La autora distingue dos dinámicas generales entre los que realizaron el proceso de naturalización: la de reacción, cuando decretos legales afectaban sus intereses -como la ley de 1843 que prohibía a los foráneos comerciar al menudeo-, y la de aprovechamiento, cuando algunas instituciones mexicanas facilitaban la naturalización para conservar a sus empleados -como sucedió, entre 1908 y 1910, cuando la Secretaría de Fomento y Obras Públicas ordenó mexicanizar a sus trabajadores extranjeros de las costas de Baja California y Quintana Roo.
Las imágenes insertadas en el capítulo son muy enriquecedoras y su análisis deja ver una curiosa ironía: lejos de reflejar un retrato fiel de los solicitantes, lo que había sido el objeto de las autoridades mexicanas al requerirles fotografías, ofrecían una pintura alejada de la realidad gracias a algunas exageraciones que pensaban que fortalecerían su solicitud por hacerlos parecer más adaptados a la sociedad mexicana y sus costumbres. Por ello, la gran cantidad de comerciantes, marinos, agricultores, artesanos, empleados y propietarios que pretendieron formar parte de la gran familia mexicana, dejaron en los papeles de sus procesos de naturalización una pintura poco fiel de sí mismos.
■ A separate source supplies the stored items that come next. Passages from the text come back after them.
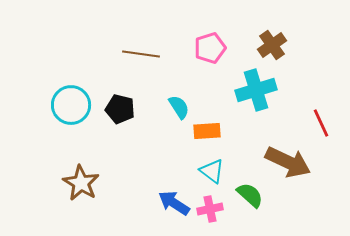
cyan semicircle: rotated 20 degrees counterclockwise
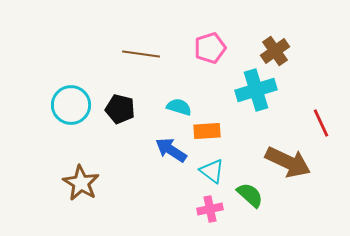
brown cross: moved 3 px right, 6 px down
cyan semicircle: rotated 40 degrees counterclockwise
blue arrow: moved 3 px left, 53 px up
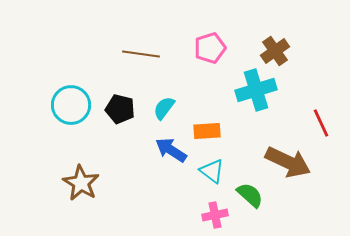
cyan semicircle: moved 15 px left, 1 px down; rotated 70 degrees counterclockwise
pink cross: moved 5 px right, 6 px down
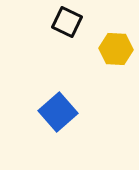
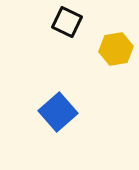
yellow hexagon: rotated 12 degrees counterclockwise
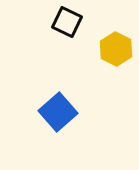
yellow hexagon: rotated 24 degrees counterclockwise
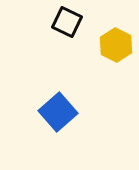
yellow hexagon: moved 4 px up
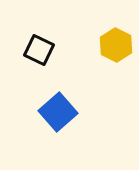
black square: moved 28 px left, 28 px down
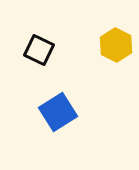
blue square: rotated 9 degrees clockwise
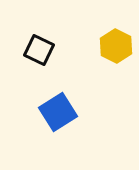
yellow hexagon: moved 1 px down
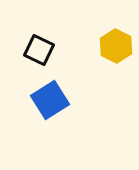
blue square: moved 8 px left, 12 px up
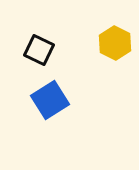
yellow hexagon: moved 1 px left, 3 px up
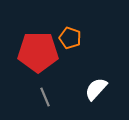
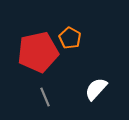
orange pentagon: rotated 10 degrees clockwise
red pentagon: rotated 12 degrees counterclockwise
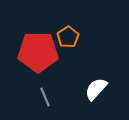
orange pentagon: moved 2 px left, 1 px up; rotated 10 degrees clockwise
red pentagon: rotated 12 degrees clockwise
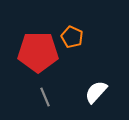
orange pentagon: moved 4 px right; rotated 15 degrees counterclockwise
white semicircle: moved 3 px down
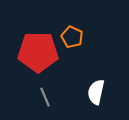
white semicircle: rotated 30 degrees counterclockwise
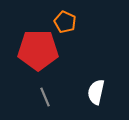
orange pentagon: moved 7 px left, 15 px up
red pentagon: moved 2 px up
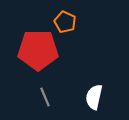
white semicircle: moved 2 px left, 5 px down
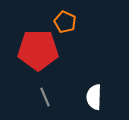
white semicircle: rotated 10 degrees counterclockwise
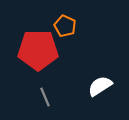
orange pentagon: moved 4 px down
white semicircle: moved 6 px right, 11 px up; rotated 55 degrees clockwise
Pani concluye su trabajo señalando las transformaciones de los procesos de naturalización provocados por la lucha revolucionaria de la segunda década del siglo pasado. La característica principal fue la confusión respecto a las autoridades competentes y sus resoluciones. En muchos casos no quedó claro qué hacer con las naturalizaciones concedidas por los gobiernos que se sucedieron durante los años de la contienda civil. De cualquier forma, en la legislación correspondiente se advierten más continuidades que cambios, siendo de éstos el más significativo el plasmado en el artículo 30° de la Constitución de 1917, que estableció que serían mexicanos todos los nacidos en el territorio de la República, en sus embarcaciones y en sus aeronaves. Con ello, apunta la autora, se echó por tierra la costumbre decimonónica de otorgar preponderancia a los lazos sanguíneos, la tradición y el pasado por encima del lugar de nacimiento.
Para pertenecer a la gran familia mexicana representa una aportación importante al estudio del México decimonónico y de los vericuetos que sus dirigentes debieron sortear para fortalecer un Estado en proceso de construcción, que enfrentaba serios problemas internos y externos, y cuyos ciudadanos solían escaparse fácilmente de su dominio político. Tan sólo puede echarse un poco de menos un listado de las normas correspondientes a la ciudadanía y la naturalización, que aclarara su contenido y los cambios que sufrió dentro de las circunstancias mexicanas del caótico siglo XIX.
Al final, una de las valiosas conclusiones del trabajo apunta que los procesos de naturalización reflejan los esfuerzos por consolidar un aparato de gobierno fuerte, esfuerzos que recayeron en quizá el único elemento en que podía afirmarse la autoridad del Estado: los extranjeros que deseaban pertenecer a la comunidad política nacional. Con ellos se pretendió dar forma a una sociedad, o al menos parte de ella, sobre la que podía asegurarse control.